According to old newspapers, signs, buttons and election memorabilia found in the archives, many students didn’t think the candidates were always the best, but they were encouraged to vote or they really don’t have a voice.
Despite the internet and new media platforms, many college students still don’t vote.
For more than 50 years, young adult voters between the ages of 18-29 have voted at rates lower than all other age groups in presidential elections, according to the U.S. Census Bureau.
Wisconsin saw even lower millennial voter turnout in 2016 than in 2012.
“The state is no longer in the stratosphere of the highest turnouts in this country,” according to UW-Madison political science Professor Barry Burden, who recently was interviwed by Capital Times newspaper.
If students want change, they need to vote, Holmquist said.
“Looking back over my voting history, I have voted for many presidential candidates who have not won,” Holmquist said. “I still showed the proper respect for the office of president. The position deserves my respect and my support.” He encourages students to get out and vote if they really want to make a difference.

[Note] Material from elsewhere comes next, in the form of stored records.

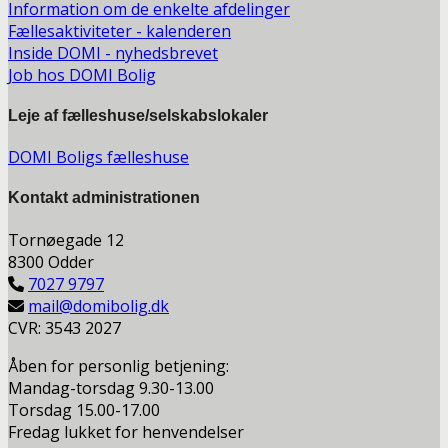
Information om de enkelte afdelinger
Fællesaktiviteter - kalenderen
Inside DOMI - nyhedsbrevet
Job hos DOMI Bolig
Leje af fælleshuse/selskabslokaler
DOMI Boligs fælleshuse
Kontakt a
dministrationen
Tornøegade 12
8300 Odder
7027 9797
mail@domibolig.dk
CVR: 3543 2027
Åben for personlig betjening:
Mandag-torsdag 9.30-13.00
Torsdag 15.00-17.00
Fredag lukket for henvendelser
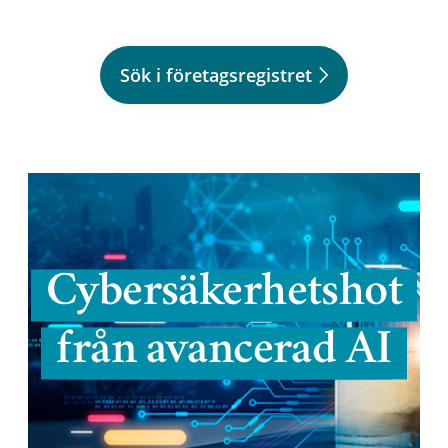
Sök i företagsregistret
Cybersäkerhetshot
från avancerad AI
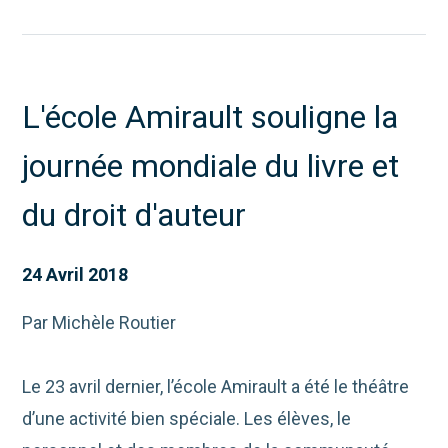
L'école Amirault souligne la
journée mondiale du livre et
du droit d'auteur
24 Avril 2018
Par Michèle Routier
Le 23 avril dernier, l’école Amirault a été le théâtre
d’une activité bien spéciale. Les élèves, le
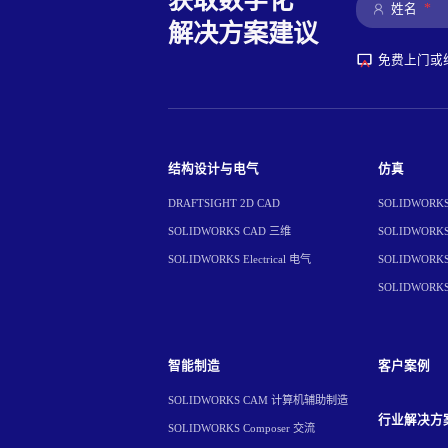
获取数字化
*
姓名
解决方案建议
免费上门或
结构设计与电气
仿真
DRAFTSIGHT 2D CAD
SOLIDWORKS 
SOLIDWORKS CAD 三维
SOLIDWORKS 
SOLIDWORKS Electrical 电气
SOLIDWORKS 
SOLIDWORK
智能制造
客户案例
SOLIDWORKS CAM 计算机辅助制造
行业解决方
SOLIDWORKS Composer 交流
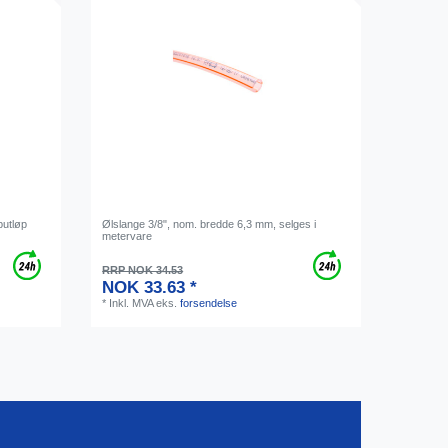
putløp
Ølslange 3/8", nom. bredde 6,3 mm, selges i
metervare
RRP NOK 34.53
NOK 33.63 *
*
Inkl. MVA
eks.
forsendelse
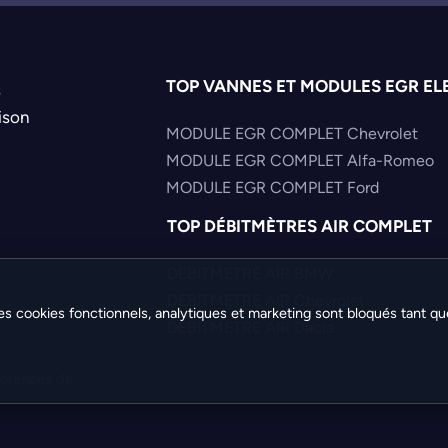
TOP VANNES ET MODULES EGR EL
s
ison
MODULE EGR COMPLET Chevrolet
MODULE EGR COMPLET Alfa-Romeo
MODULE EGR COMPLET Ford
TOP DÉBITMÈTRES AIR COMPLET
DEBITMETRE AIR BMW
DEBITMETRE AIR Chevrolet
es cookies fonctionnels, analytiques et marketing sont bloqués tant qu
DEBITMETRE AIR Dacia
férences de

The Center for Information & Research on Civic Learning and Engagement estimates 23.7 million young voters aged 18-29 participated in the 2016 presidential election. That number represents close to 50 percent of U.S. citizens aged 18-29. National polls estimate that 13 million youth voted for Clinton and almost 9 million youth voted for Donald Trump. An additional 2 million young people voted for third party candidates
According to many national and local news media outlets, if Vermont Sen. Bernie Sanders would have won the Democratic nomination, the election might have turned out differently.
“In my organic chemistry class we took a mock vote for president last semester. There were over 40 students. Sanders won by over 50 percent. Clinton was a close second, and Trump only had a few votes,” Vandenbergh said.

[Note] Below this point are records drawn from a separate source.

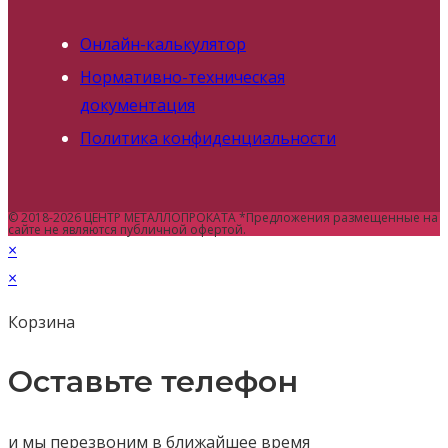
Онлайн-калькулятор
Нормативно-техническая
документация
Политика конфиденциальности
© 2018-2026 ЦЕНТР МЕТАЛЛОПРОКАТА *Предложения размещенные на
сайте не являются публичной офертой.
×
×
Корзина
Оставьте телефон
и мы перезвоним в ближайшее время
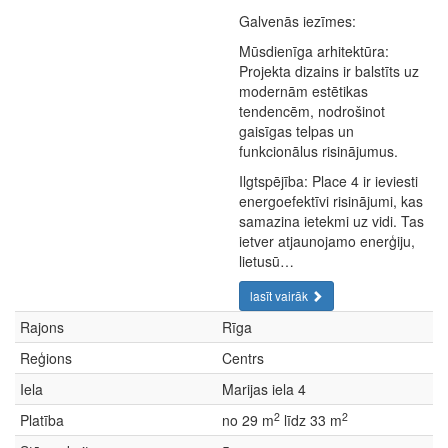
Galvenās iezīmes:
Mūsdienīga arhitektūra:
Projekta dizains ir balstīts uz
modernām estētikas
tendencēm, nodrošinot
gaisīgas telpas un
funkcionālus risinājumus.
Ilgtspējība: Place 4 ir ieviesti
energoefektīvi risinājumi, kas
samazina ietekmi uz vidi. Tas
ietver atjaunojamo enerģiju,
lietusū…
lasīt vairāk
Rajons
Rīga
Reģions
Centrs
Iela
Marijas iela 4
2
2
Platība
no 29 m
līdz 33 m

A similar situation developed in 1980, Holmquist recalled.
“And, like Bernie Sanders this year — who got a lot of support from young people — we had a third party candidate, John Anderson, to get behind in the 1980 election. He actually came and spoke at UWRF during the 1980 campaign. So it was a politically charged time as well, even though Reagan went on to win by a landslide,” said Holmquist.
Sanders was the front runner for college students. In the Wisconsin primary, he led Clinton 57 to 43 percentage points.

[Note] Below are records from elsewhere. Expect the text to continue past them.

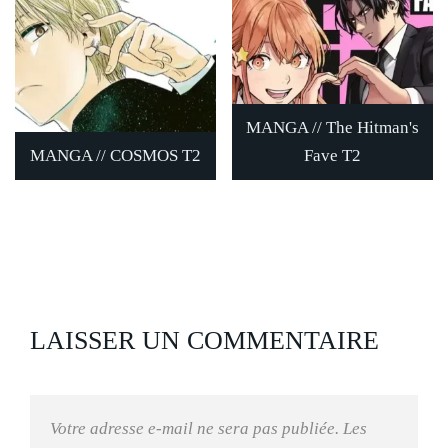
MANGA // The Hitman's
MANGA // COSMOS T2
Fave T2
LAISSER UN COMMENTAIRE
Votre adresse e-mail ne sera pas publiée.
Les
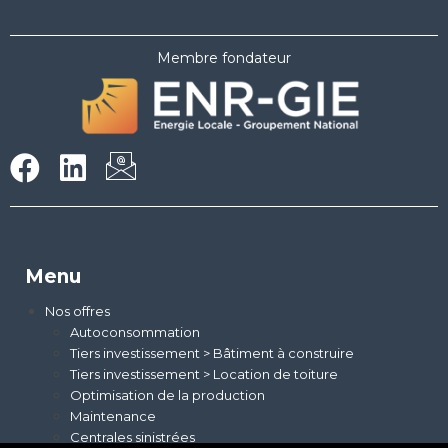
Membre fondateur
Menu
Nos offres
Autoconsommation
Tiers investissement > Bâtiment à construire
Tiers investissement > Location de toiture
Optimisation de la production
Maintenance
Centrales sinistrées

“I love Bernie Sanders,” said UWRF journalism major Matt Clark. Students would have liked to have seen Sanders get the nomination. They supported his ideas and goals, added Clark.
The Facebook page “College Students for Bernie Sanders” is still up and running. The site is a progressive grassroots movement aiming to mobilize college students in support of Sanders and all that he stands for.
Sanders, in response to Trump winning, tweeted on Nov. 10: “If Donald Trump takes people’s anger and turns it against Muslims, Hispanics, African Americans and women, we will be his worst nightmare.”
While many people are still reeling from this month’s presidential election results, other are looking toward the future.
“I may not agree, but we need to move forward and when we move forward we need to do so together. We can accomplish a lot more together than apart. Being open to possibility is a good thing,” said Holmquist.
“I’m very satisfied with the election results,” Vandenberg said. “I’m excited about Trump. He has a lot of energy and good intentions. Sanders was a good guy and I would like free tuition, but let’s be realistic, there is no way he could have got that done.”
“Four years is a long time from now,” Sanders recently told the Associated Press, referring to the possibility of running for president in 2020. He acknowledged that he faces re-election to the U.S. Senate in 2018, but added: “We’ll take one thing at a time, but I’m not ruling out anything.”
Clark, for one, has his doubts: “Bernie is going to be too old in 2020, and I wouldn’t vote for him, but I know that there will be others like him in the future. I am going to look forward and move on.”